DIRECTIONS:
1 > In the excerpt on thread-local storage, what is a section of code isolated from multiple thread access with the synchronized keyword called?
2 > Reproduce the stretch of the excerpt on thread-local storage from "Sometimes, you only" through "自己的数据进行操作互不干扰。", switching "critical section" to "guarded region".

EXCERPT:
Sometimes, you only want to prevent multiple thread access to part of the code inside a method instead of the entire method. The section of code you want to isolate this way is called a critical section and is created using the synchronized keyword

笔记:Java高并发 Synchronized关键字深度解析

Thread local storage

ThreadLocal存储在static区。ThreadLocal<T> 对象为每个线程创建本地存储。
尽管只有一个ThreadLocalVariableHolder对象,每个线程对自己的数据进行操作互不干扰。

package conTest;
import java.lang.ThreadLocal;
import java.util.Random;
import java.util.concurrent.*;

class Accessor implements Runnable{
    private final int id;
    public Accessor(int idn){
        id=idn;
    }
    @Override
    public void run() {
        while (!Thread.currentThread().isInterrupted()){
            ThreadLocalVariableHolder.increment();
            System.out.println(this);
            Thread.yield();
        }
    }
    public String toString(){
        return "#"+id+":"+ThreadLocalVariableHolder.get();
    }
}
public class ThreadLocalVariableHolder {
    private static ThreadLocal<Integer> value =
            new ThreadLocal<Integer>(){
              private Random rand= new Random(47);
              protected synchronized Integer initialValue(){
              return rand.nextInt(10000);
        }
    };
    public static void increment(){
        value.set(value.get()+1);
    }
    public static int get(){return value.get();}

    public static void main(String[] args) throws Exception {
        ExecutorService exec = Executors.newCachedThreadPool();
        for (int i = 0; i < 5; i++) {
            exec.execute(new Accessor(i));
        }
            TimeUnit.SECONDS.sleep(3); //run for a while
            exec.shutdownNow();// all accessor will quit

    }
}

ThreadLocal objects are usually stored as static fields. When you create a ThreadLocal object, you are only able to access the contents of the object using the get( ) and set( ) methods. The get( ) method returns a copy of the object that is associated with that thread, and set( ) inserts its argument into the object stored for that thread, returning the old object that was in storage. The increment( ) and get( ) methods demonstrate this in ThreadLocalVariableHolder. Notice that increment( ) and get( ) are not synchronized, because ThreadLocal guarantees that no race condition can occur.

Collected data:

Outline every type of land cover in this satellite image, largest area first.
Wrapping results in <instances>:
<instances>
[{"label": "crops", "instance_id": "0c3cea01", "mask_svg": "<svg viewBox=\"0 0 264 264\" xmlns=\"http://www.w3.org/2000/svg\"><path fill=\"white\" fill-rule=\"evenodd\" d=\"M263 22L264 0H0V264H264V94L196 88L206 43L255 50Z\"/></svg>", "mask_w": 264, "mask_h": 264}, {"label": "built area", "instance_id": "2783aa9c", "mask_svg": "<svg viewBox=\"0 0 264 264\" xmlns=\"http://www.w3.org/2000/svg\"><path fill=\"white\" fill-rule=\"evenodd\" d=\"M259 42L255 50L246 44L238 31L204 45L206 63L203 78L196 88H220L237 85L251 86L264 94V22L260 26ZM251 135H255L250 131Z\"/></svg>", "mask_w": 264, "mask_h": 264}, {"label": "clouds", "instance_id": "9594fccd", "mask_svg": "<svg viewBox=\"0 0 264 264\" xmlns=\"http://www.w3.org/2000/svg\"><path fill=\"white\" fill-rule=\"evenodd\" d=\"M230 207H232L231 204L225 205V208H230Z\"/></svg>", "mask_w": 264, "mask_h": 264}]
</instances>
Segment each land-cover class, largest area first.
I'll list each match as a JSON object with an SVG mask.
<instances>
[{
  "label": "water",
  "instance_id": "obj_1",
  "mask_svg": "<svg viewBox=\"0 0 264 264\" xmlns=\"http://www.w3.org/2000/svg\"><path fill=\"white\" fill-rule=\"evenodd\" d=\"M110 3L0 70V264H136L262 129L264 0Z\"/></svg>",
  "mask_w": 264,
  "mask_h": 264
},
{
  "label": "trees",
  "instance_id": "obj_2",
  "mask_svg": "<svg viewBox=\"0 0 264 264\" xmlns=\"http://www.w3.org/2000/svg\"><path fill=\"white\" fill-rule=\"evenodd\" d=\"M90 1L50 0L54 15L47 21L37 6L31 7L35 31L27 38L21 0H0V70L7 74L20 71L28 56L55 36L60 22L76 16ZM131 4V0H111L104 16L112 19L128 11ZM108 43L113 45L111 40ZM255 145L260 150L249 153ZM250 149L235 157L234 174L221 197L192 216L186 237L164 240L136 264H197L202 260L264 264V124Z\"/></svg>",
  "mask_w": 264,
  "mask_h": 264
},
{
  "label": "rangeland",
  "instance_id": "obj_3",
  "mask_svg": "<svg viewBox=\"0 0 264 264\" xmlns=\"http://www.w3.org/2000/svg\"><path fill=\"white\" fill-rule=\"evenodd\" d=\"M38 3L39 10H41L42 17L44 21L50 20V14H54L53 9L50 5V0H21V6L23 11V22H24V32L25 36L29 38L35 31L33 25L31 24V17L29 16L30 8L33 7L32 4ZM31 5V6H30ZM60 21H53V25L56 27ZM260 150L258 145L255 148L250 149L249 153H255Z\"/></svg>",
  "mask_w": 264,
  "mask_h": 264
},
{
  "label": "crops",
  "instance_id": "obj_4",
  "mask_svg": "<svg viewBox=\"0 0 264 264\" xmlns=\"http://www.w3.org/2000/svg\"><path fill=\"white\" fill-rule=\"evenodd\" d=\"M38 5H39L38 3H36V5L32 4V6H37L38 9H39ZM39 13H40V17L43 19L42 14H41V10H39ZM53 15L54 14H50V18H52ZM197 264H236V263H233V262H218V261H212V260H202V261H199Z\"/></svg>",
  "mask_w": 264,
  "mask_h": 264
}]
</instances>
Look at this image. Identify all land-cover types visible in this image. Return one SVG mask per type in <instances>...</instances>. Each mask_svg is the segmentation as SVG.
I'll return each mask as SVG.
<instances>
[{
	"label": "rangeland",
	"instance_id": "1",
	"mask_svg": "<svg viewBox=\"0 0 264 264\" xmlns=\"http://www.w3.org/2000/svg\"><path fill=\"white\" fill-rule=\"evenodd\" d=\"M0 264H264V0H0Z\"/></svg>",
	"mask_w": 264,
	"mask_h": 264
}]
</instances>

TASK RESULTS:
1 > A critical section.

2 >
Sometimes, you only want to prevent multiple thread access to part of the code inside a method instead of the entire method. The section of code you want to isolate this way is called a guarded region and is created using the synchronized keyword

笔记:Java高并发 Synchronized关键字深度解析

Thread local storage

ThreadLocal存储在static区。ThreadLocal<T> 对象为每个线程创建本地存储。
尽管只有一个ThreadLocalVariableHolder对象,每个线程对自己的数据进行操作互不干扰。